On the pharmacist side, most are employees of the long-term care pharmacy that has contracted with the facility to provide the drugs. Webster doesn't think these folks are in danger. "Facilities need—absolutely have to have—the services of a consultant pharmacist. As a consequence, within the constraints of the bankruptcy provision, it's likely they will be paid so they can continue providing services to the facility."

Webster added that there are circumstances in which consultant pharmacists are independent contractors to the facility. "It's not likely that in those circumstances, it's going to represent a very large sum of money," he said. But he does admit that if you're an independent contractor, "it doesn't take a very large sum of money to hurt pretty badly."

So what can one do to avoid being on the wrong end of a bankruptcy payout list? Pay attention and be prudent, the experts agree.

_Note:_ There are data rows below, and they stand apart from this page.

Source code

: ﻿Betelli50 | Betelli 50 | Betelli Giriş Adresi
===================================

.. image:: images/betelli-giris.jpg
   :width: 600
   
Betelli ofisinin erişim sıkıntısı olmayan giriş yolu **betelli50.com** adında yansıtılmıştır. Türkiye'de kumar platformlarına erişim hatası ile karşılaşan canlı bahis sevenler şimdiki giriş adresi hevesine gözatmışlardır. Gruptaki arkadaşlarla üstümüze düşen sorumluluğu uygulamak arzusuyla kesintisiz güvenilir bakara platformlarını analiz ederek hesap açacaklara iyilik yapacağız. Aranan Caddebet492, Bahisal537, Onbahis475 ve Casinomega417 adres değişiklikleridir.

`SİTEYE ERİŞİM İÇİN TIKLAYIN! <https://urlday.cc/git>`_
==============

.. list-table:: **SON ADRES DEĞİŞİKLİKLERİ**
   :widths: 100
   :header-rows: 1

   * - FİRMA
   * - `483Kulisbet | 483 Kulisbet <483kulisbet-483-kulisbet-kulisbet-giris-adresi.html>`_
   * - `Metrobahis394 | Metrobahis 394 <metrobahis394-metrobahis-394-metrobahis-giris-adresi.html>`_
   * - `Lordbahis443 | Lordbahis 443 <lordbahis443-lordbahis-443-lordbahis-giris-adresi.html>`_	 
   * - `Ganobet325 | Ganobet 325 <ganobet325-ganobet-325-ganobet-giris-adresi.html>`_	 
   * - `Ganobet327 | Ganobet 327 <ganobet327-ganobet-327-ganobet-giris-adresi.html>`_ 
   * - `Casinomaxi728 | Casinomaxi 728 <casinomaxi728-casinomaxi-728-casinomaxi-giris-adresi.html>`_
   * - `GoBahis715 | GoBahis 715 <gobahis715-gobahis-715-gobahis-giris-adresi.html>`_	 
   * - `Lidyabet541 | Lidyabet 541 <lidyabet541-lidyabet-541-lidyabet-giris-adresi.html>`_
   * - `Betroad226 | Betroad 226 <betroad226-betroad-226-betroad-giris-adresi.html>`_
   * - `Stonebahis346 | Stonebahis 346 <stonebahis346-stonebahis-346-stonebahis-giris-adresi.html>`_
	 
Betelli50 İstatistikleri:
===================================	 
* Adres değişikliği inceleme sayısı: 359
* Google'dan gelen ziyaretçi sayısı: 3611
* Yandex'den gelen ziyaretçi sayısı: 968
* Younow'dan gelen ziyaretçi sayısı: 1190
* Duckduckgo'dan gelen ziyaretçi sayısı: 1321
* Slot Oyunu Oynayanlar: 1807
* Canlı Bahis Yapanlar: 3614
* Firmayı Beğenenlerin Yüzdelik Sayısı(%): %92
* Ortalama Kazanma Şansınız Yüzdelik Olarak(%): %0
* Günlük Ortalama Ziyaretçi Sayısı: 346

Speculation is usually rampant for a year before a company actually declares bankruptcy, said Webster. "I've heard of consultants making arrangements for a prepayment deal where they're working against a prepayment amount, with the remainder reconciled subsequent to the amount of work they do." Another preventive measure he's seen consultants take in risky situations is to arrange payment on the spot for services rendered.

That goes along with advice given by market research consultant Irving Stackpole, Stackpole & Associates, Boston: "Don't let creditors get too far in arrears." But what if they do? "Look at your agreement and be certain it provides you with an opportunity to curtail services in the event of failure to pay after a certain period of time, whether that's 30 days or 60 or, I would hope, certainly no longer than 90 days," he said.

Then, Stackpole said, enforce those provisions. "Don't think, 'Well, they are good for it.' That's a very dangerous place to be." But he cautions that providers should take an adversarial position only as a last resort. "It's important to identify with the facility's difficulties in the beginning and work toward a mutually agreeable solution." If you immediately become adversarial, he explained, the facility's administrators or board of directors may be less inclined to send discretionary monies toward consultant pharmacists and more inclined to take care of other vendors.

Webster brings up another aspect of the situation. "Although XYZ nursing home is part of ZYX Corp., they do often operate in a fairly independent fashion." As a consequence, he explained, just because the corporate entity is in Chapter 11 or in dire straits, that relatively independently operated facility will do business in a fashion that best suits its personal circumstances. "Obviously, [those facilities] are in a position where they're writing their own checks and paying their own suppliers, and simply doing summary financial reporting to their corporate headquarters."

In some cases, he said, the accounts receivable and accounts payable are more centralized corporately. "But that's the minority practice rather than the majority."